# Anyone know about puppy-adult coat transition??



## mariebowman (Feb 8, 2013)

This question may be specific to Samoyeds, or northern double-coated breeds! I don't know anything about other breeds. I heard that Samoyed puppies replace their puppy coat with their adult coat between 12 and 15 months old. But what exactly does that mean? Does it mean that they don't lose any puppy coat until then, and only then do they start growing in adult coat? OR does it mean they are already in the process of losing puppy coat before that age..and it just happens that they are finished replacing pup coat with adult BY 12-15 months? My pup's coat is looking a bit off to me, not as long as before (but this may be due to a groomer), tons of hair coming out lately..all I have to do is touch him and loose hair falls off.


----------



## Amaryllis (Dec 28, 2011)

Okay, this is for a GSD x golden retriever mix (both double coated like a Samoyed), and this was 12 years ago, but Muggsy's puppy coat was shorter, softer and had much more black in it. Then the normally lost fur (you know, the stuff that comes out day to day, not a shed) started being replaced by longer, coarser fur that had a lot of brown in it. This took a couple of months, iirc. He looked mangey for a while because of it.

__________________________________________________

* _WORK REQUEST 1_
In the forum thread on puppy-to-adult coat transition, at what age did the first poster hear that Samoyed puppies replace their puppy coat with their adult coat?
* _WORK REQUEST 2_
Write a continuation of the forum thread on puppy-to-adult coat transition, beginning after its final sentence.

* _STORED DATA_
__________________________________________________

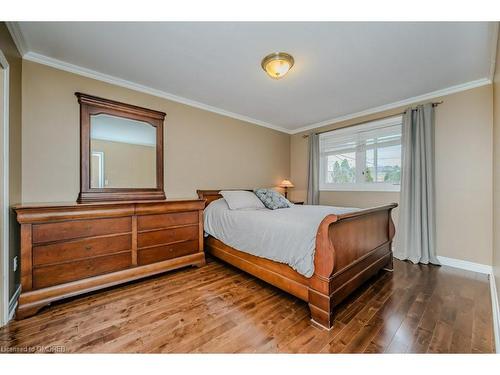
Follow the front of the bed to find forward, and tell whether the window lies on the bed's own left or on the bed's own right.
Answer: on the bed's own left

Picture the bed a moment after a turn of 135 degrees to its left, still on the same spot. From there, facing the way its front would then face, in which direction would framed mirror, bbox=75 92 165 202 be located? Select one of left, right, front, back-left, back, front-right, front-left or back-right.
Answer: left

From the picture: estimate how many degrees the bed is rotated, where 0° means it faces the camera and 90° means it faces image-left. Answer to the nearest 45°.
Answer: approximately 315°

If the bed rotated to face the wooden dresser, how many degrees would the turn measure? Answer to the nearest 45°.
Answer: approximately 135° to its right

__________________________________________________

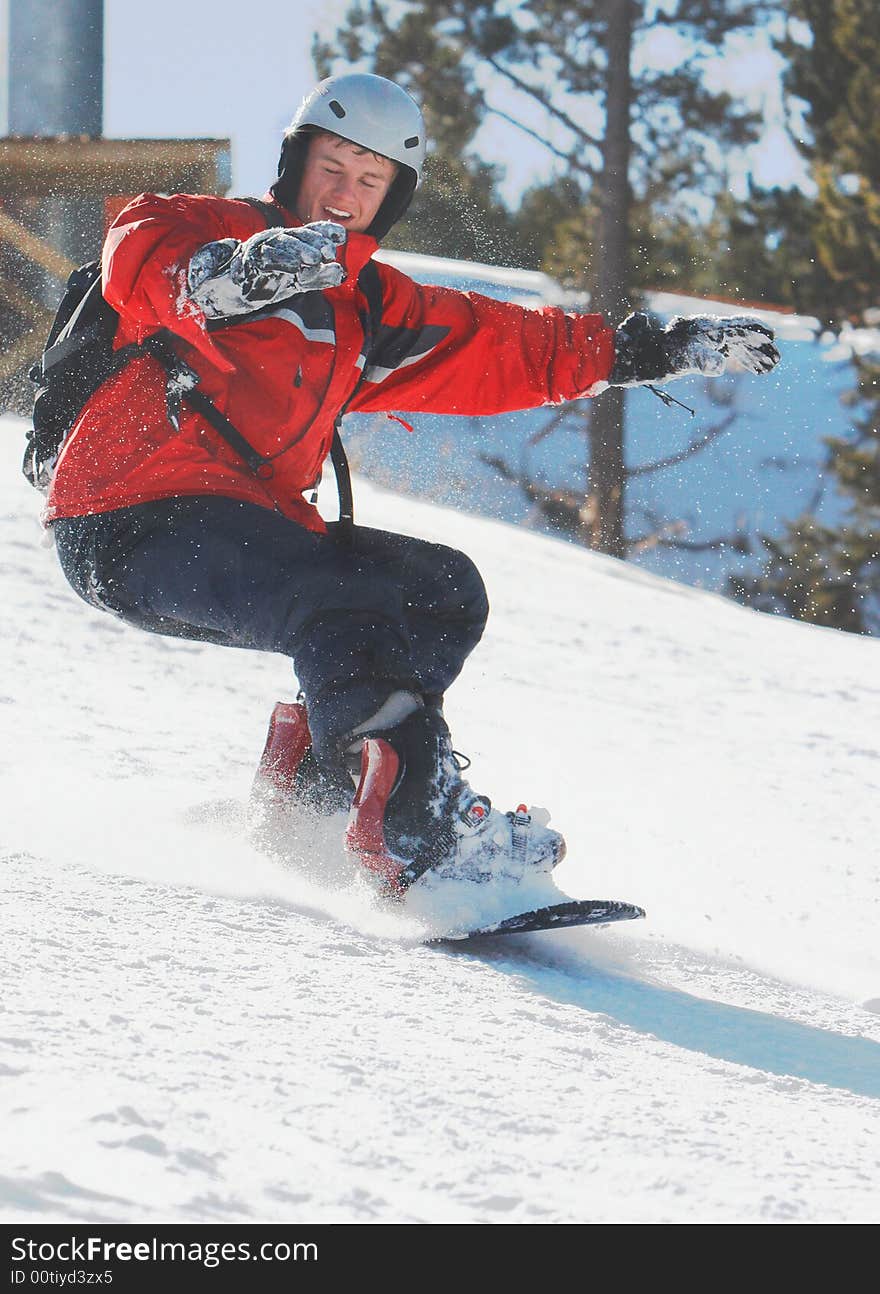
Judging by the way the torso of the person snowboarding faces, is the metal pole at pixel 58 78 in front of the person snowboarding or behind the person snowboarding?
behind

__________________________________________________

* _ANSWER BOX 1_
Between 12 and 15 months old.

* _ANSWER BOX 2_
What your describing sounds more like a shed, and it is the right time of year, but I've never had a Samoyed.


----------



## elrohwen (Nov 10, 2011)

I'm not a samoyed person, but that sounds very late to be losing puppy coat. My pup started losing his baby coat around 5 months I think, and now at 9 months it's mostly gone (with a lot of help from the stripping knife). His adult coat is very short still, but it's there. He has a feathered double coat. His puppy coat was very fuzzy and orange colored, while his adult coat is flat, shiny and deep red. They probably won't look as different on a white dog, but it was a huge change for him. He looked pretty rough during the transition and shed buckets. 

It does take a long time for full adult coats to come in on a lot of dogs, so maybe they mean the adult coat isn't in fully until 12-15 months?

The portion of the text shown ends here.